Abstract

Publisher Summary Central pattern generator circuits provide rhythmic patterns of activity among connected neurons that mediate walking. Local perturbations, such as irregularities in ground height, are relayed to central pattern generators by feedback from many thousands of mechanoreceptors. This sensory information is integrated locally by spiking and nonspiking local interneurons that control and maintain patterned firing among motoneurons. Local circuits integrate information about leg position, allowing compensatory adjustments at the leg joints for maintaining posture and gait.

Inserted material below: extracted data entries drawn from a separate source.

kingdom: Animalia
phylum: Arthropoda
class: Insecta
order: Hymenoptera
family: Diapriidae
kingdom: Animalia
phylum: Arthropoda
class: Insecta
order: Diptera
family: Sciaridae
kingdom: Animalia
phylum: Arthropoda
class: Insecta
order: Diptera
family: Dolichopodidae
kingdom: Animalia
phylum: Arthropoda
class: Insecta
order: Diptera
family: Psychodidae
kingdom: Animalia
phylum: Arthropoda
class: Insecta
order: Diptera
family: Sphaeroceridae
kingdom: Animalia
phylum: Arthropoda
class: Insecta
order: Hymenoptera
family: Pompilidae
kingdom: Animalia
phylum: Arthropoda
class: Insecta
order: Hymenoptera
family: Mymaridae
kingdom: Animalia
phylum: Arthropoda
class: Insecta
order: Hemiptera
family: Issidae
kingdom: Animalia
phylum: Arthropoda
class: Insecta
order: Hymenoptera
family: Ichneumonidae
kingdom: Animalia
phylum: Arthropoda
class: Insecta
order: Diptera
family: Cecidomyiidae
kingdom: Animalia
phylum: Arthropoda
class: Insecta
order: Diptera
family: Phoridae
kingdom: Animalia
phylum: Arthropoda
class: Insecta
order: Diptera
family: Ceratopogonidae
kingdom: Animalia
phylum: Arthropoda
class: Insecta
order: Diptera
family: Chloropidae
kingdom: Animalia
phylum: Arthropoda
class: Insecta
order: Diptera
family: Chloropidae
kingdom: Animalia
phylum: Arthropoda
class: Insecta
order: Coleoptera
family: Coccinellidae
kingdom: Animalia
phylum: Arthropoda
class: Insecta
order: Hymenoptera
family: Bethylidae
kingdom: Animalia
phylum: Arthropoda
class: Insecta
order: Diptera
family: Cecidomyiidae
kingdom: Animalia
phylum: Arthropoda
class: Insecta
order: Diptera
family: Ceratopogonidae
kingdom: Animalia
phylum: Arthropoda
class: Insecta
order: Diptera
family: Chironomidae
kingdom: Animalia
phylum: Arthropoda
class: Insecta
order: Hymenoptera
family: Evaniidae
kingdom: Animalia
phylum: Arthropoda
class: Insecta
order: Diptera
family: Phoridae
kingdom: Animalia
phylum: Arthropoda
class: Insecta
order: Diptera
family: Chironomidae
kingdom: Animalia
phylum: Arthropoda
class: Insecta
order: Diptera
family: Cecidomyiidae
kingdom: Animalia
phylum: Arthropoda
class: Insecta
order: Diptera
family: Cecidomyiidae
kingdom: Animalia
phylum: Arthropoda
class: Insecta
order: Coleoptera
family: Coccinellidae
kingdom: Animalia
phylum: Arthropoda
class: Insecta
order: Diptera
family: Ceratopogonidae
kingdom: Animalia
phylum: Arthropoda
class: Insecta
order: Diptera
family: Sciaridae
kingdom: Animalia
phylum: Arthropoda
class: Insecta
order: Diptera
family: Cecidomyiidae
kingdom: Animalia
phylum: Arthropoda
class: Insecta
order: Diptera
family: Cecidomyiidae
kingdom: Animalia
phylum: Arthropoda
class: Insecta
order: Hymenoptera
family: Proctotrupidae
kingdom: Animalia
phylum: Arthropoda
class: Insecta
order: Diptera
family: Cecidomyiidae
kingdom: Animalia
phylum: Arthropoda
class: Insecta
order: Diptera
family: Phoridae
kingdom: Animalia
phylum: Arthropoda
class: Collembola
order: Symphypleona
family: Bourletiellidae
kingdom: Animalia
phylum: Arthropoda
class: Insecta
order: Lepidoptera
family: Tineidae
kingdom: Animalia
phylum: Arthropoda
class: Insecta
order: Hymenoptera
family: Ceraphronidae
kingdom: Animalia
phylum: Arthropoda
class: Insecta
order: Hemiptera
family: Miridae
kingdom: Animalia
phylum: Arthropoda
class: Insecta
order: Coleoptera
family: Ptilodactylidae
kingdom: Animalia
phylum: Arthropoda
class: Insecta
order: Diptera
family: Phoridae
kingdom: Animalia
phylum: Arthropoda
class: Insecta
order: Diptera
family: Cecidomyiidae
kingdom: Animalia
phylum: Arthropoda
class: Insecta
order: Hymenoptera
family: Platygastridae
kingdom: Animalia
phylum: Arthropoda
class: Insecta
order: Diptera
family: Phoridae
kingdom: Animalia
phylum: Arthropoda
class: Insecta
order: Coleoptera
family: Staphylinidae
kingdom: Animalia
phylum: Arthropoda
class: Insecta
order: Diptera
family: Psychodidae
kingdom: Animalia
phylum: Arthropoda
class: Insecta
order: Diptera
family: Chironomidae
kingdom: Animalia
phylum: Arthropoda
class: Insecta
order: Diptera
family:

In many insect species, local sensory afferents and the thoracic nervous system could alone maintain forward locomotion. Circuits underlying locomotion toward a stimulus source appear to be more complexly organized than those mediating escape behaviors. Descending neurons that relay information from the brain to thoracic ganglia have several discrete dendritic domains in the brain, which usually receive sensory inputs indirectly through ensembles of interneurons. In addition, many descending neurons that supply leg motor circuits also receive connections from a prominent midline neuropil, called “the central complex.” This chapter discusses some of the known properties of this center and speculates about the significance of its structure. To date, behavioral genetics, electrophysiology, and comparative anatomy all suggest that the central complex plays a cerebellar-like role in controlling forward locomotion, change of direction, and other limb actions. However, before considering the central complex, it is important to outline the segmental organization of the insect brain and to emphasize the unique position of the central complex within the three pre-oral ganglia.